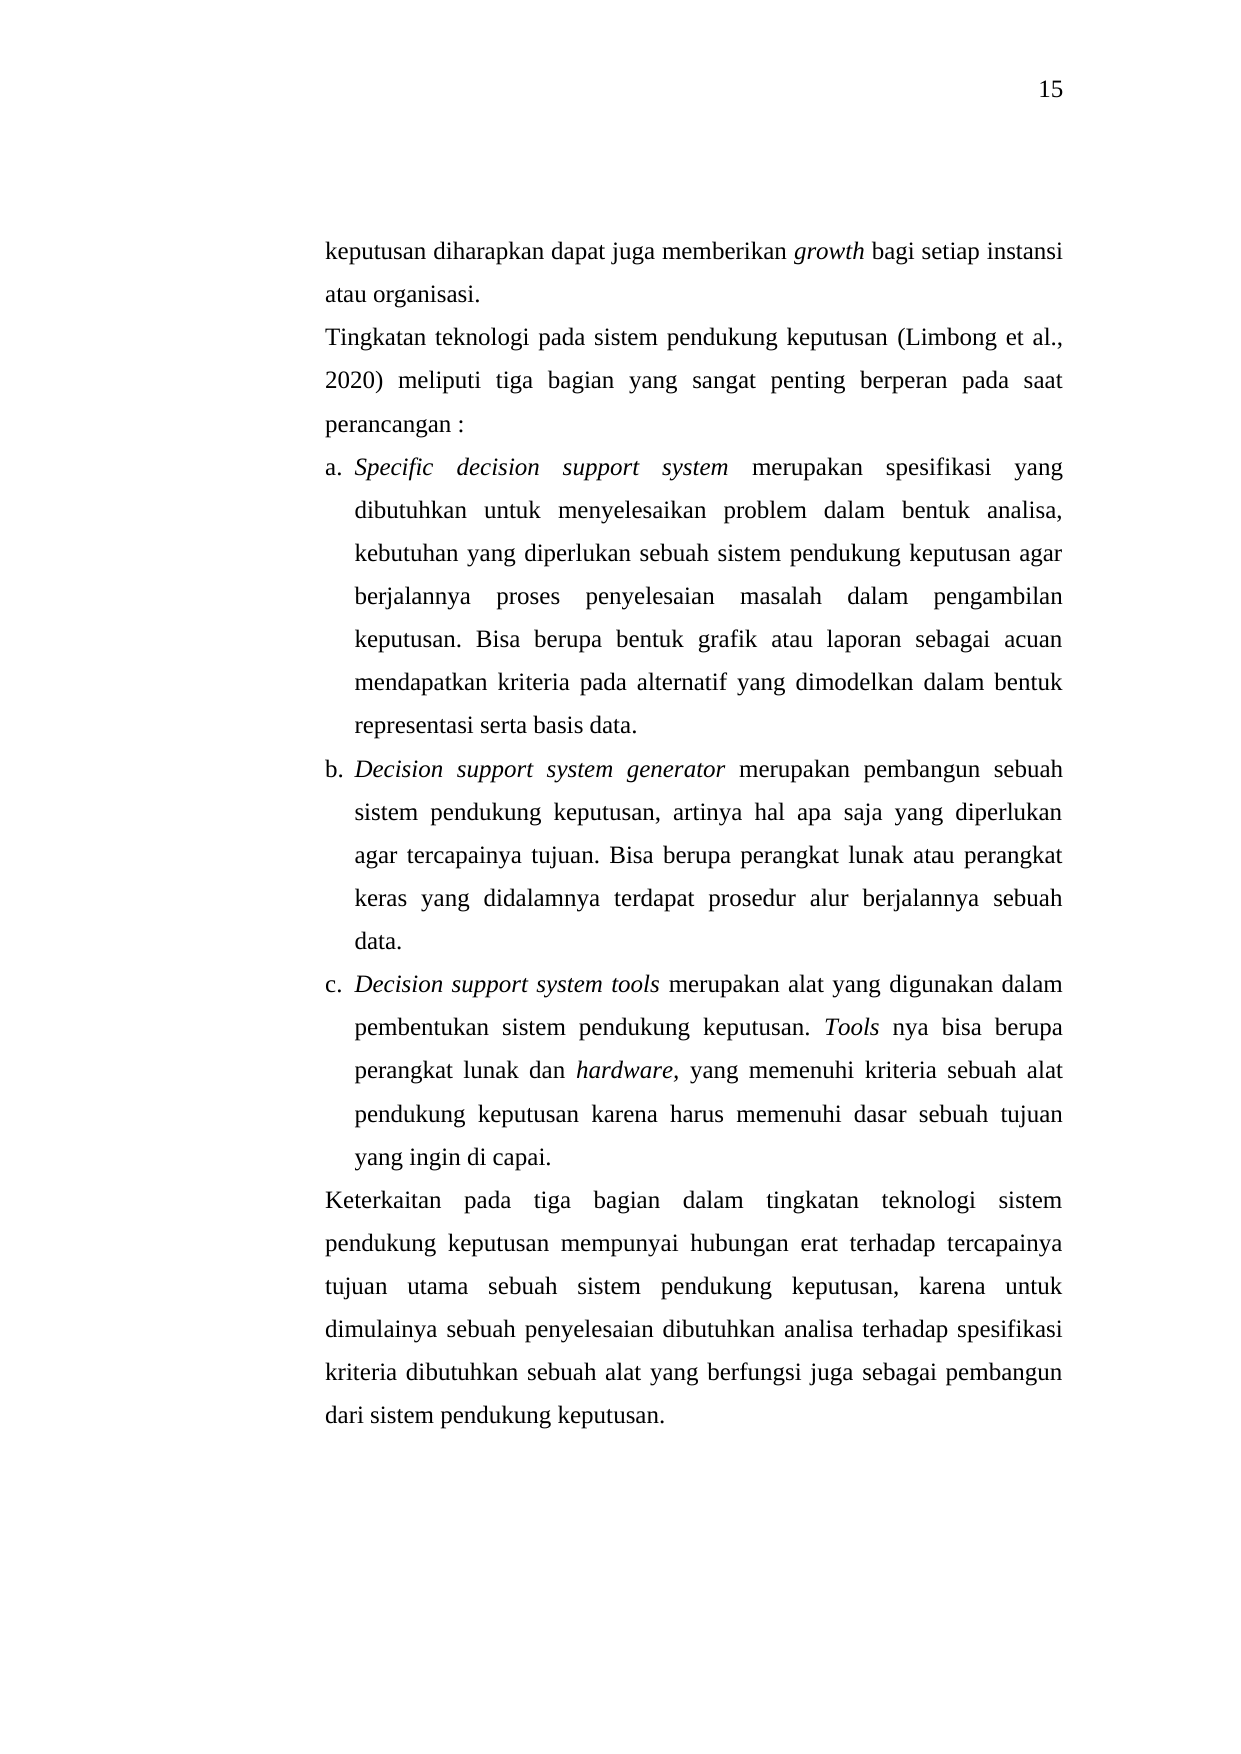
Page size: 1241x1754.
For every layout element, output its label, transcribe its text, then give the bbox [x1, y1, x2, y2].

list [325, 236, 1063, 308]
list Keterkaitan pada tiga bagian dalam tingkatan teknologi sistem pendukung keputusan mempunyai hubungan erat terhadap tercapainya tujuan utama sebuah sistem pendukung keputusan, karena untuk dimulainya sebuah penyelesaian dibutuhkan analisa terhadap spesifikasi kriteria dibutuhkan sebuah alat yang berfungsi juga sebagai pembangun dari sistem pendukung keputusan. [325, 1185, 1063, 1429]
list Specific decision support system merupakan spesifikasi yang dibutuhkan untuk menyelesaikan problem dalam bentuk analisa, kebutuhan yang diperlukan sebuah sistem pendukung keputusan agar berjalannya proses penyelesaian masalah dalam pengambilan keputusan. Bisa berupa bentuk grafik atau laporan sebagai acuan mendapatkan kriteria pada alternatif yang dimodelkan dalam bentuk representasi serta basis data. [325, 452, 1063, 739]
list Decision support system tools merupakan alat yang digunakan dalam pembentukan sistem pendukung keputusan. Tools nya bisa berupa perangkat lunak dan hardware, yang memenuhi kriteria sebuah alat pendukung keputusan karena harus memenuhi dasar sebuah tujuan yang ingin di capai. [325, 969, 1063, 1171]
list Decision support system generator merupakan pembangun sebuah sistem pendukung keputusan, artinya hal apa saja yang diperlukan agar tercapainya tujuan. Bisa berupa perangkat lunak atau perangkat keras yang didalamnya terdapat prosedur alur berjalannya sebuah data. [325, 754, 1063, 955]
list Tingkatan teknologi pada sistem pendukung keputusan (Limbong et al., 2020) meliputi tiga bagian yang sangat penting berperan pada saat perancangan : [325, 322, 1063, 437]
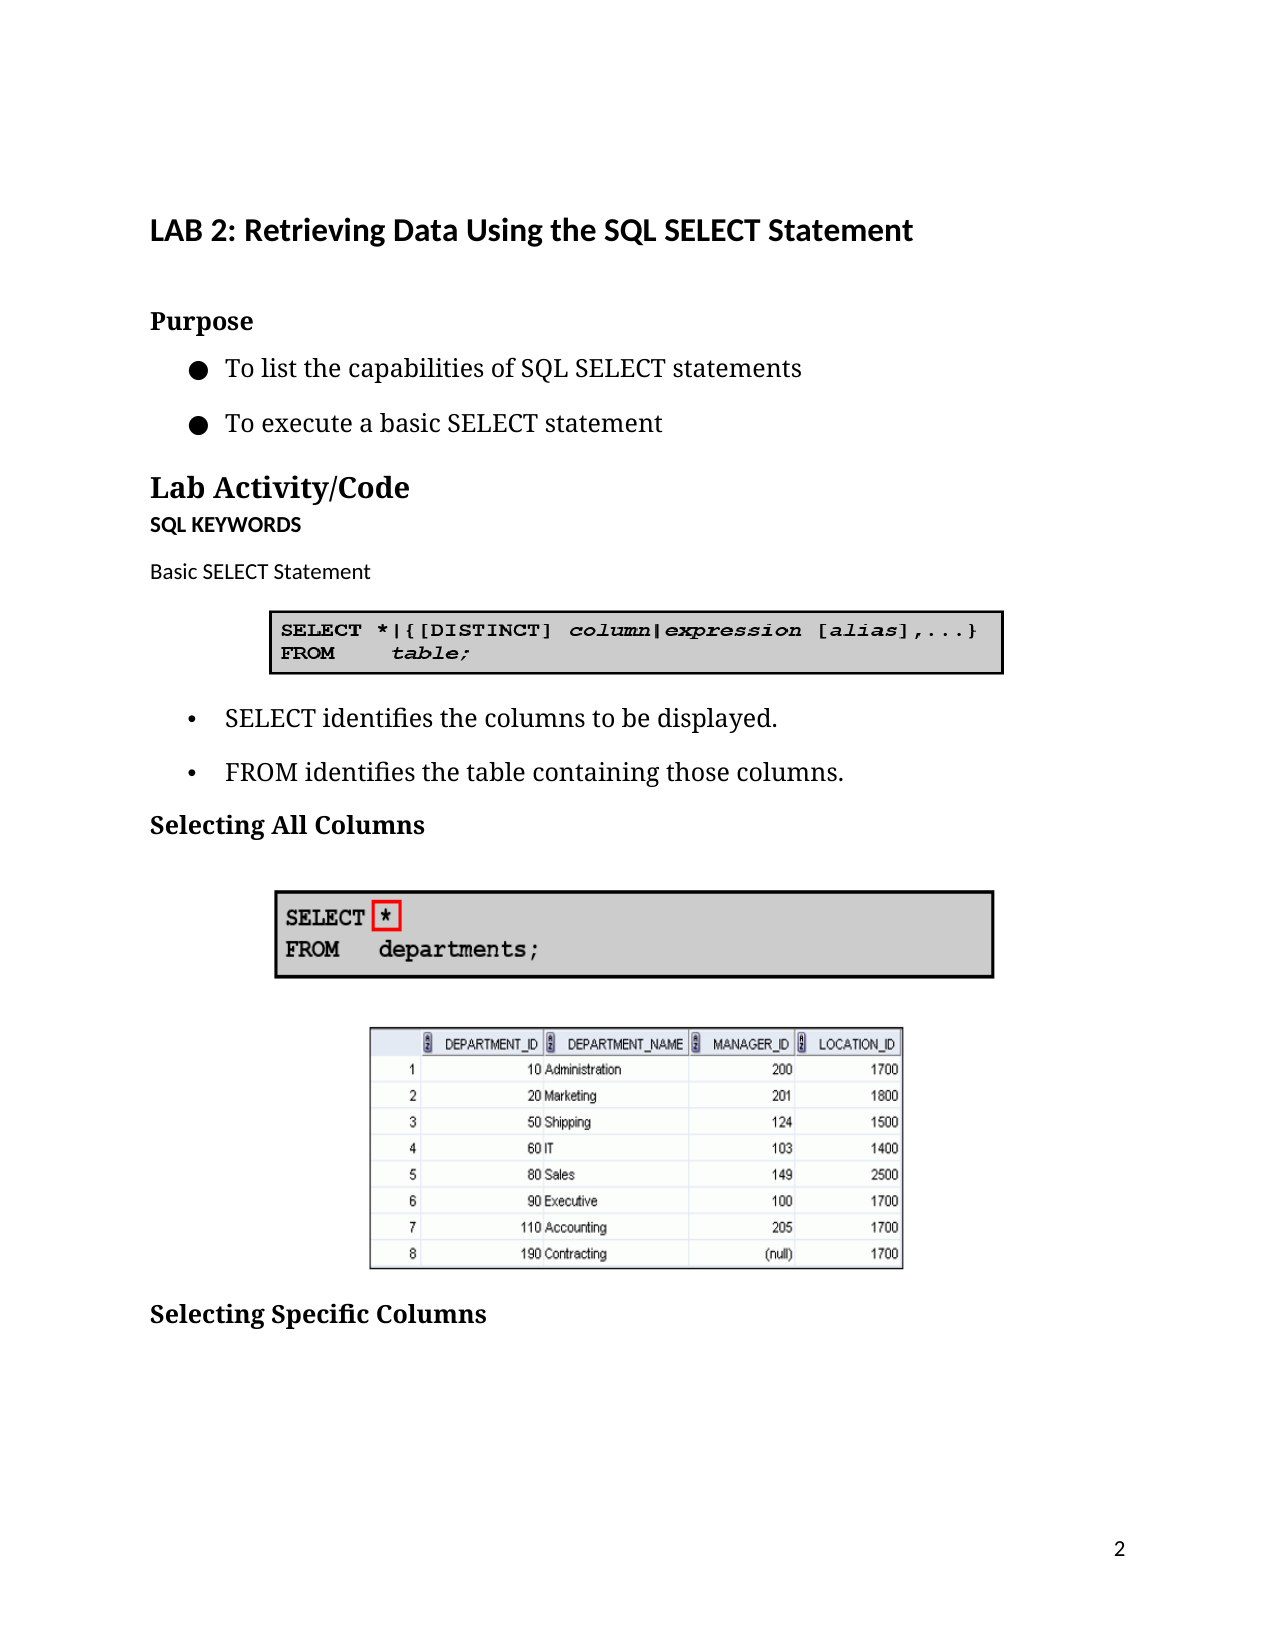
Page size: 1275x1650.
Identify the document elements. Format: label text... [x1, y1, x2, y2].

> Work instruction
The expected output is an exact copy of the lines from the top of the data above through the line containing "For every layout", both included, with every picture omitted.

> Task output
Page size: 1241x1754.
For every layout element, output its label, transcribe its text, then give the bbox [x1, y1, x2, y2].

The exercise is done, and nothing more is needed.